Saved data entries:
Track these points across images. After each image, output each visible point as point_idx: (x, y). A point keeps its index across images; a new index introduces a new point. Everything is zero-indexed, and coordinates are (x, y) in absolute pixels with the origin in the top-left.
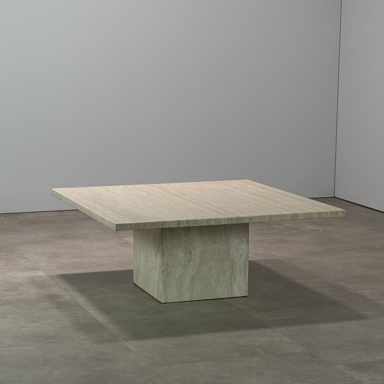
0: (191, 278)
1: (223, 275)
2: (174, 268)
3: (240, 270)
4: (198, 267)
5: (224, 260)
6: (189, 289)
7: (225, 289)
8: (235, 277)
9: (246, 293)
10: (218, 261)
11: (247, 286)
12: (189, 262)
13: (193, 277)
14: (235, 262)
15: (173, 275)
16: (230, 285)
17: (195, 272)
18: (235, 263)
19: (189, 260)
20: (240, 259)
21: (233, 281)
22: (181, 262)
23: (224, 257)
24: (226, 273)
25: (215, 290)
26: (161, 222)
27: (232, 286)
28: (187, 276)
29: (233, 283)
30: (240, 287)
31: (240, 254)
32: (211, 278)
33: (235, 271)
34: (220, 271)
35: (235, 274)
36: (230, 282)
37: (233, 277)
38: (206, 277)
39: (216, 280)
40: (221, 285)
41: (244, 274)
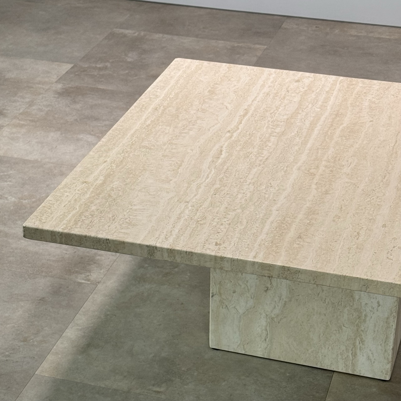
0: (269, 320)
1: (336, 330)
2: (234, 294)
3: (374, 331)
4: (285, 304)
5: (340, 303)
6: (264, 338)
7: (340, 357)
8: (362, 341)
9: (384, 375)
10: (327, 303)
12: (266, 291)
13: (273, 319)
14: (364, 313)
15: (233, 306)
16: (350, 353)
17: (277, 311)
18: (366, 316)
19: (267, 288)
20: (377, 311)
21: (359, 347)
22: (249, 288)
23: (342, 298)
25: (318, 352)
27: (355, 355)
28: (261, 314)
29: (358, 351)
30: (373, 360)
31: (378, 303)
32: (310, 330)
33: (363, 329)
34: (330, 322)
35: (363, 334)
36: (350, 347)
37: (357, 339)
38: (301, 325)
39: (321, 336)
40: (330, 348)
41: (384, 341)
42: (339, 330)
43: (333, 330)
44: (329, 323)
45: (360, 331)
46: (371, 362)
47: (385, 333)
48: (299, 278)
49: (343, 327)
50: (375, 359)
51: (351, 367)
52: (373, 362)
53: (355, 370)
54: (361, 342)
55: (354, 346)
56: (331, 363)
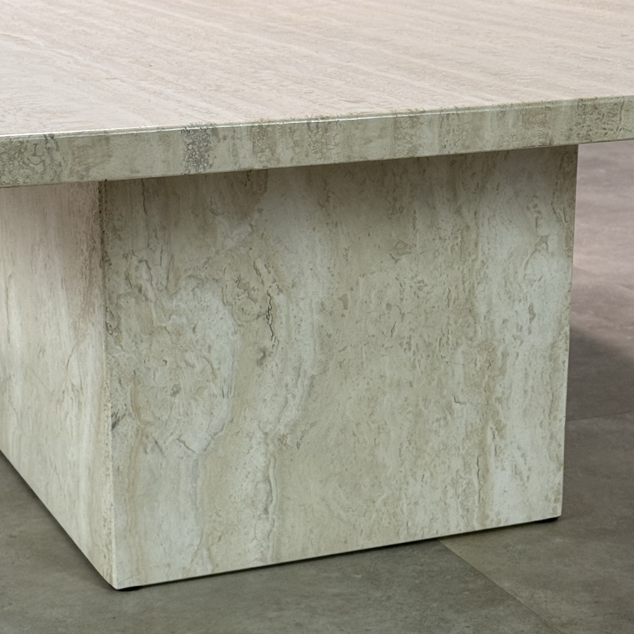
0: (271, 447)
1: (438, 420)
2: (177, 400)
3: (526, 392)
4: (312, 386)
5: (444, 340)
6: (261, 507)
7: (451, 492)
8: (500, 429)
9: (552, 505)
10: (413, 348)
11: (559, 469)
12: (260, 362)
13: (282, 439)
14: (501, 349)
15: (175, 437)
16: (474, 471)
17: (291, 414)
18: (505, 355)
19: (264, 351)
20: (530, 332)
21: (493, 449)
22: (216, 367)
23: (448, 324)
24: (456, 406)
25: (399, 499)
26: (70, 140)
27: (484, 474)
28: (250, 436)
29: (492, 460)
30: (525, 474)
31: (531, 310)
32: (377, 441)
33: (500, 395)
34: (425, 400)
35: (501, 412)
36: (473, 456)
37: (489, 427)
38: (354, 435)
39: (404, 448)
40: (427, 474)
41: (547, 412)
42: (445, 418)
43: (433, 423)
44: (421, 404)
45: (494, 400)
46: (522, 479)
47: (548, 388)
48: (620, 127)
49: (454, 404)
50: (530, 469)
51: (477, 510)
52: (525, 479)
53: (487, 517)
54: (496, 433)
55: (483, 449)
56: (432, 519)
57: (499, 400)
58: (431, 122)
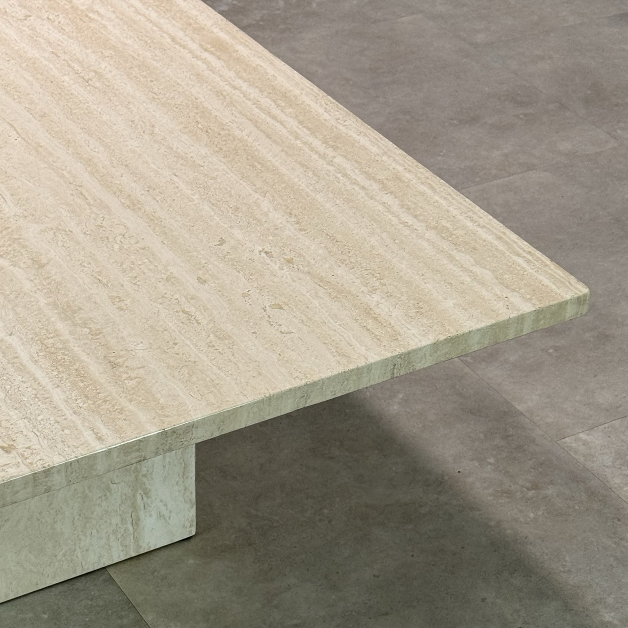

**WHAT TO PRODUCE**
Take the line containing "15: (173, 275)" and every line after it to the end of the records, and restate them verbatim, with no pictures.

**ANSWER SECTION**
15: (173, 275)
16: (230, 285)
17: (195, 272)
18: (235, 263)
19: (189, 260)
20: (240, 259)
21: (233, 281)
22: (181, 262)
23: (224, 257)
24: (226, 273)
25: (215, 290)
26: (161, 222)
27: (232, 286)
28: (187, 276)
29: (233, 283)
30: (240, 287)
31: (240, 254)
32: (211, 278)
33: (235, 271)
34: (220, 271)
35: (235, 274)
36: (230, 282)
37: (233, 277)
38: (206, 277)
39: (216, 280)
40: (221, 285)
41: (244, 274)
0: (269, 320)
1: (336, 330)
2: (234, 294)
3: (374, 331)
4: (285, 304)
5: (340, 303)
6: (264, 338)
7: (340, 357)
8: (362, 341)
9: (384, 375)
10: (327, 303)
12: (266, 291)
13: (273, 319)
14: (364, 313)
15: (233, 306)
16: (350, 353)
17: (277, 311)
18: (366, 316)
19: (267, 288)
20: (377, 311)
21: (359, 347)
22: (249, 288)
23: (342, 298)
25: (318, 352)
27: (355, 355)
28: (261, 314)
29: (358, 351)
30: (373, 360)
31: (378, 303)
32: (310, 330)
33: (363, 329)
34: (330, 322)
35: (363, 334)
36: (350, 347)
37: (357, 339)
38: (301, 325)
39: (321, 336)
40: (330, 348)
41: (384, 341)
42: (339, 330)
43: (333, 330)
44: (329, 323)
45: (360, 331)
46: (371, 362)
47: (385, 333)
48: (299, 278)
49: (343, 327)
50: (375, 359)
51: (351, 367)
52: (373, 362)
53: (355, 370)
54: (361, 342)
55: (354, 346)
56: (331, 363)
0: (271, 447)
1: (438, 420)
2: (177, 400)
3: (526, 392)
4: (312, 386)
5: (444, 340)
6: (261, 507)
7: (451, 492)
8: (500, 429)
9: (552, 505)
10: (413, 348)
11: (559, 469)
12: (260, 362)
13: (282, 439)
14: (501, 349)
15: (175, 437)
16: (474, 471)
17: (291, 414)
18: (505, 355)
19: (264, 351)
20: (530, 332)
21: (493, 449)
22: (216, 367)
23: (448, 324)
24: (456, 406)
25: (399, 499)
26: (70, 140)
27: (484, 474)
28: (250, 436)
29: (492, 460)
30: (525, 474)
31: (531, 310)
32: (377, 441)
33: (500, 395)
34: (425, 400)
35: (501, 412)
36: (473, 456)
37: (489, 427)
38: (354, 435)
39: (404, 448)
40: (427, 474)
41: (547, 412)
42: (445, 418)
43: (433, 423)
44: (421, 404)
45: (494, 400)
46: (522, 479)
47: (548, 388)
48: (620, 127)
49: (454, 404)
50: (530, 469)
51: (477, 510)
52: (525, 479)
53: (487, 517)
54: (496, 433)
55: (483, 449)
56: (432, 519)
57: (499, 400)
58: (431, 122)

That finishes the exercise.